While Miss Hayes was at Bridgeport she gave, at Barnum's request, a concert for the benefit of "Mountain Grove Cemetery," and the large proceeds were devoted to the erection of the stone tower and gateway that now adorn the entrance to that beautiful resting place of the dead. Barnum had bought the eighty acres of land for this cemetery a few years before from several farmers. He had been in the habit of tramping over it, gunning, and while thus engaged, had observed its admirable fitness for the purposes of a cemetery. After the title deeds for the property were secured, it was offered for a cemetery, and at a meeting of citizens, several lots were subscribed for. enough. indeed, to cover the amount of the purchase money.

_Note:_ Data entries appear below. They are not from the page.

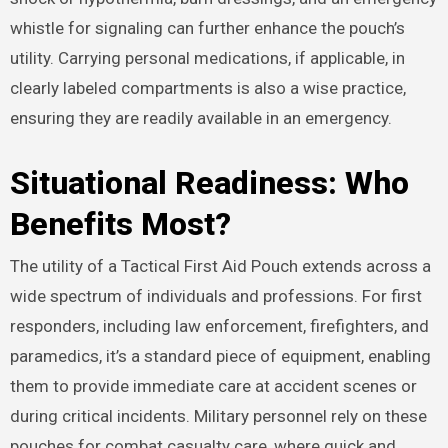
whistle for signaling can further enhance the pouch’s
utility. Carrying personal medications, if applicable, in
clearly labeled compartments is also a wise practice,
ensuring they are readily available in an emergency.
Situational Readiness: Who
Benefits Most?
The utility of a Tactical First Aid Pouch extends across a
wide spectrum of individuals and professions.
For first
responders, including law enforcement, firefighters, and
paramedics, it’s a standard piece of equipment, enabling
them to provide immediate care at accident scenes or
during critical incidents. Military personnel rely on these
pouches for combat casualty care, where quick and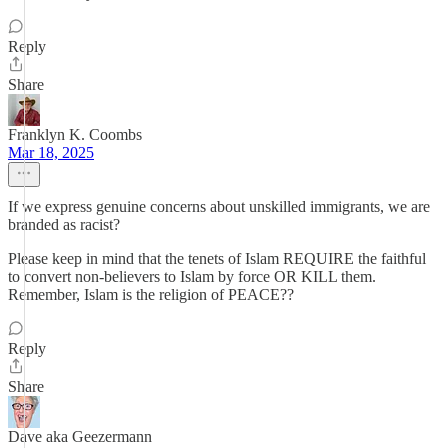
Reply
Share
Franklyn K. Coombs
Mar 18, 2025
If we express genuine concerns about unskilled immigrants, we are
branded as racist?
Please keep in mind that the tenets of Islam REQUIRE the faithful
to convert non-believers to Islam by force OR KILL them.
Remember, Islam is the religion of PEACE??
Reply
Share
Dave aka Geezermann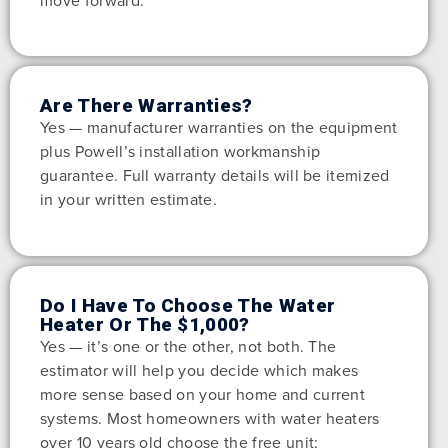
move forward.
Are There Warranties?
Yes — manufacturer warranties on the equipment
plus Powell’s installation workmanship
guarantee. Full warranty details will be itemized
in your written estimate.
Do I Have To Choose The Water
Heater Or The $1,000?
Yes — it’s one or the other, not both. The
estimator will help you decide which makes
more sense based on your home and current
systems. Most homeowners with water heaters
over 10 years old choose the free unit;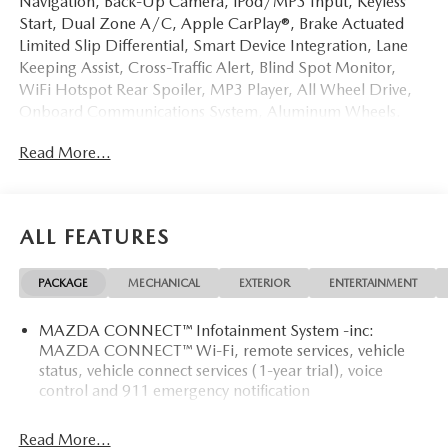
Navigation, Back-Up Camera, iPod/MP3 Input, Keyless
Start, Dual Zone A/C, Apple CarPlay®, Brake Actuated
Limited Slip Differential, Smart Device Integration, Lane
Keeping Assist, Cross-Traffic Alert, Blind Spot Monitor,
WiFi Hotspot Rear Spoiler, MP3 Player, All Wheel Drive,
Onboard Communications System, Aluminum Wheels.
Read More...
OPTION PACKAGES
RETRACTABLE CARGO COVER. Mazda CX-5 2.5 S Select
with Soul Red Crystal Metallic exterior and Black interior
features a 4 Cylinder Engine with 187 HP at 6000 RPM*.
ALL FEATURES
EXPERTS ARE SAYING
PACKAGE
MECHANICAL
EXTERIOR
ENTERTAINMENT
Great Gas Mileage: 30 MPG Hwy.
MAZDA CONNECT™ Infotainment System -inc:
Horsepower calculations based on trim engine
MAZDA CONNECT™ Wi-Fi, remote services, vehicle
configuration. Fuel economy calculations based on original
status, vehicle connect services (1-year trial), voice
manufacturer data for trim engine configuration. Please
control and 911 emergency notification
confirm the accuracy of the included equipment by calling
us prior to purchase.
Read More...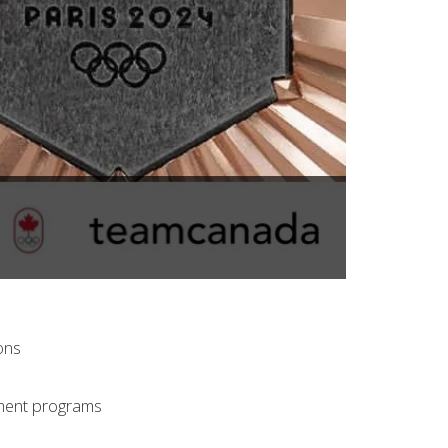
ons
pment programs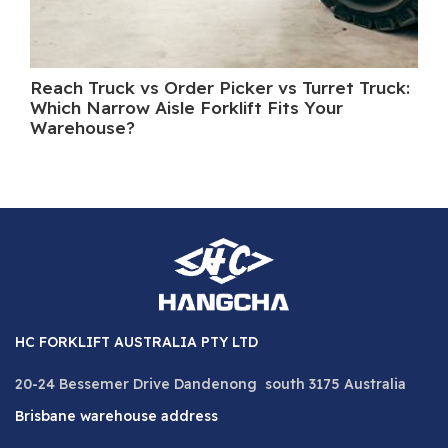
Reach Truck vs Order Picker vs Turret Truck:
Wh
Which Narrow Aisle Forklift Fits Your
A 
Warehouse?
HC FORKLIFT AUSTRALIA PTY LTD
20-24 Bessemer Drive Dandenong south 3175 Australia
Brisbane warehouse address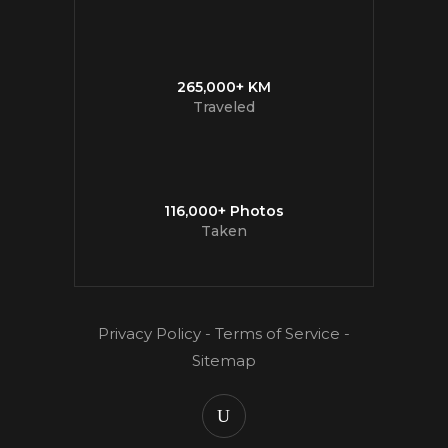
265,000+ KM
Traveled
116,000+ Photos
Taken
Privacy Policy
-
Terms of Service
-
Sitemap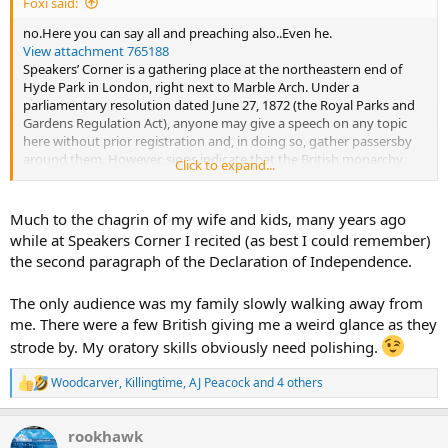
Foxi said:
no.Here you can say all and preaching also..Even he.
View attachment 765188
Speakers’ Corner is a gathering place at the northeastern end of
Hyde Park in London, right next to Marble Arch. Under a
parliamentary resolution dated June 27, 1872 (the Royal Parks and
Gardens Regulation Act), anyone may give a speech on any topic
here without prior registration and, in doing so, gather passersby
around them. However, signs indicate that the British monarchy
Click to expand...
and the royal family may not be the subject of a speech.
Typically, speakers stand on a box they have brought with them to
speak from a slightly elevated position, which is where the term
Much to the chagrin of my wife and kids, many years ago
“soapboxing” comes from. These boxes are increasingly being
while at Speakers Corner I recited (as best I could remember)
replaced by small stepladders.
the second paragraph of the Declaration of Independence.
Famous figures such as Karl Marx, Lenin, and George Orwell have
spoken at Speaker’s Corner.
The only audience was my family slowly walking away from
Source Wikipedia
me. There were a few British giving me a weird glance as they
strode by. My oratory skills obviously need polishing.
Woodcarver
,
Killingtime
,
AJ Peacock
and 4 others
R
e
a
rookhawk
c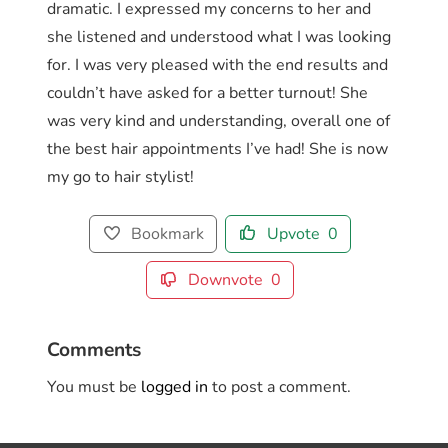
dramatic. I expressed my concerns to her and
she listened and understood what I was looking
for. I was very pleased with the end results and
couldn’t have asked for a better turnout! She
was very kind and understanding, overall one of
the best hair appointments I’ve had! She is now
my go to hair stylist!
Bookmark
Upvote
0
Downvote
0
Comments
You must be
logged in
to post a comment.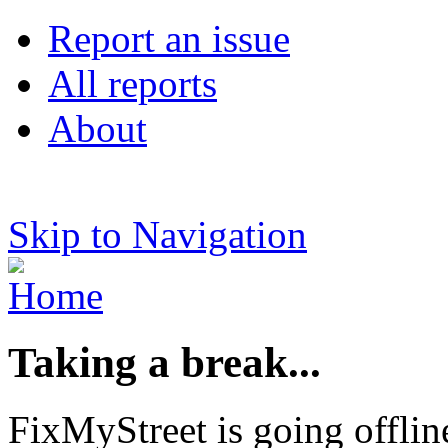
Report an issue
All reports
About
Skip to Navigation
Taking a break...
FixMyStreet is going offlin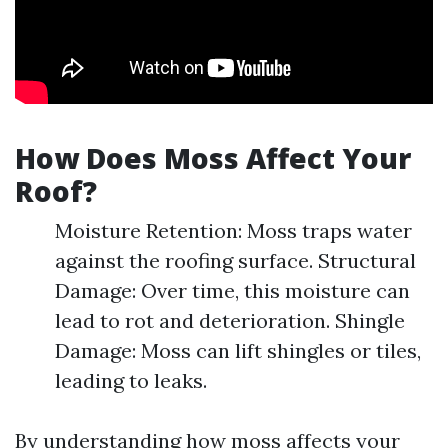
How Does Moss Affect Your
Roof?
Moisture Retention: Moss traps water
against the roofing surface. Structural
Damage: Over time, this moisture can
lead to rot and deterioration. Shingle
Damage: Moss can lift shingles or tiles,
leading to leaks.
By understanding how moss affects your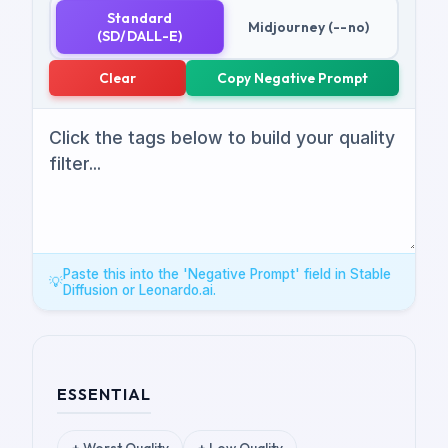
Standard
Midjourney (--no)
(SD/DALL-E)
Clear
Copy Negative Prompt
Paste this into the 'Negative Prompt' field in Stable
💡
Diffusion or Leonardo.ai.
ESSENTIAL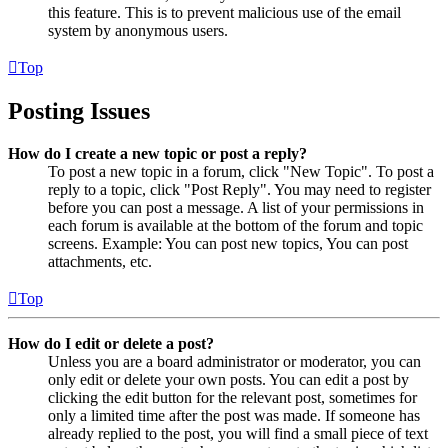
this feature. This is to prevent malicious use of the email
system by anonymous users.
Top
Posting Issues
How do I create a new topic or post a reply?
To post a new topic in a forum, click "New Topic". To post a
reply to a topic, click "Post Reply". You may need to register
before you can post a message. A list of your permissions in
each forum is available at the bottom of the forum and topic
screens. Example: You can post new topics, You can post
attachments, etc.
Top
How do I edit or delete a post?
Unless you are a board administrator or moderator, you can
only edit or delete your own posts. You can edit a post by
clicking the edit button for the relevant post, sometimes for
only a limited time after the post was made. If someone has
already replied to the post, you will find a small piece of text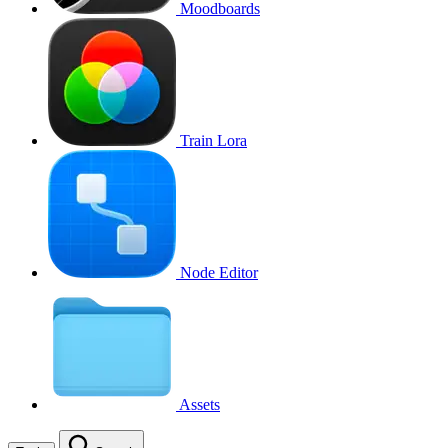
Moodboards
Train Lora
Node Editor
Assets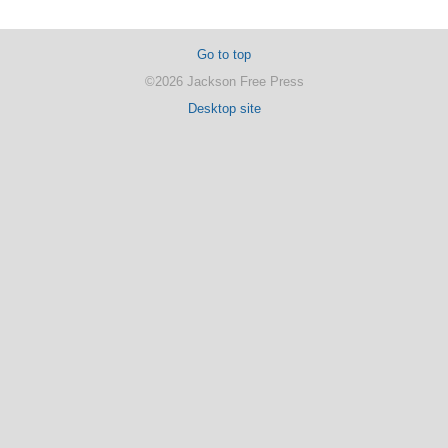
Go to top
©2026 Jackson Free Press
Desktop site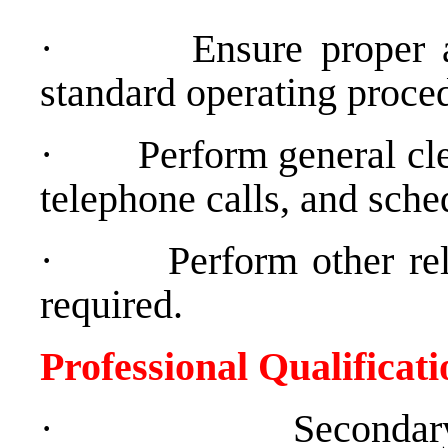
·
Ensure proper 
standard operating proce
·
Perform general cler
telephone calls, and sche
·
Perform other re
required.
Professional Qualificat
·
Secondar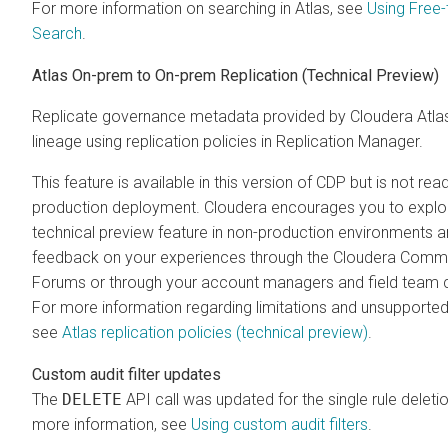
For more information on searching in Atlas, see
Using Free-
Search
.
Atlas On-prem to On-prem Replication (Technical Preview)
Replicate governance metadata provided by Cloudera Atla
lineage using replication policies in Replication Manager.
This feature is available in this version of CDP but is not rea
production deployment. Cloudera encourages you to explor
technical preview feature in non-production environments 
feedback on your experiences through the Cloudera Comm
Forums or through your account managers and field team 
For more information regarding limitations and unsupported
see
Atlas replication policies (technical preview)
.
Custom audit filter updates
The
DELETE
API call was updated for the single rule deleti
more information, see
Using custom audit filters
.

Thus was begun the "Mountain Grove Cemetery," which is now beautifully laid out and adorned with many tasteful and costly monuments. Among these are Barnum's own substantial granite monument, the family monuments of Harral, Bishop, Hubbell, Lyon, Wood, Loomis, Wordin, Hyde, and others, and General Tom Thumb erected a tall marble shaft which is surmounted by a life-size statue of himself. There is no more charming burial-ground in the whole country; yet when the project was suggested, many persons preferred an intermural cemetery to this rural resting-place for their departed friends; though now all concur in considering it fortunate that this adjunct was secured to Bridgeport before the land could be permanently devoted to other purposes.

Mr. Dion Boucicault also lectured at Bridgeport for the benefit of this cemetery and Tom Thumb gave an entertainment for the same object. At Barnum's request and under his management, Tom Thumb and his wife, and Commodore Nutt and his wife, gave several exhibitions and entertainments for the benefit of the Bridgeport Charitable Society, the Bridgeport Library, and other local institutions.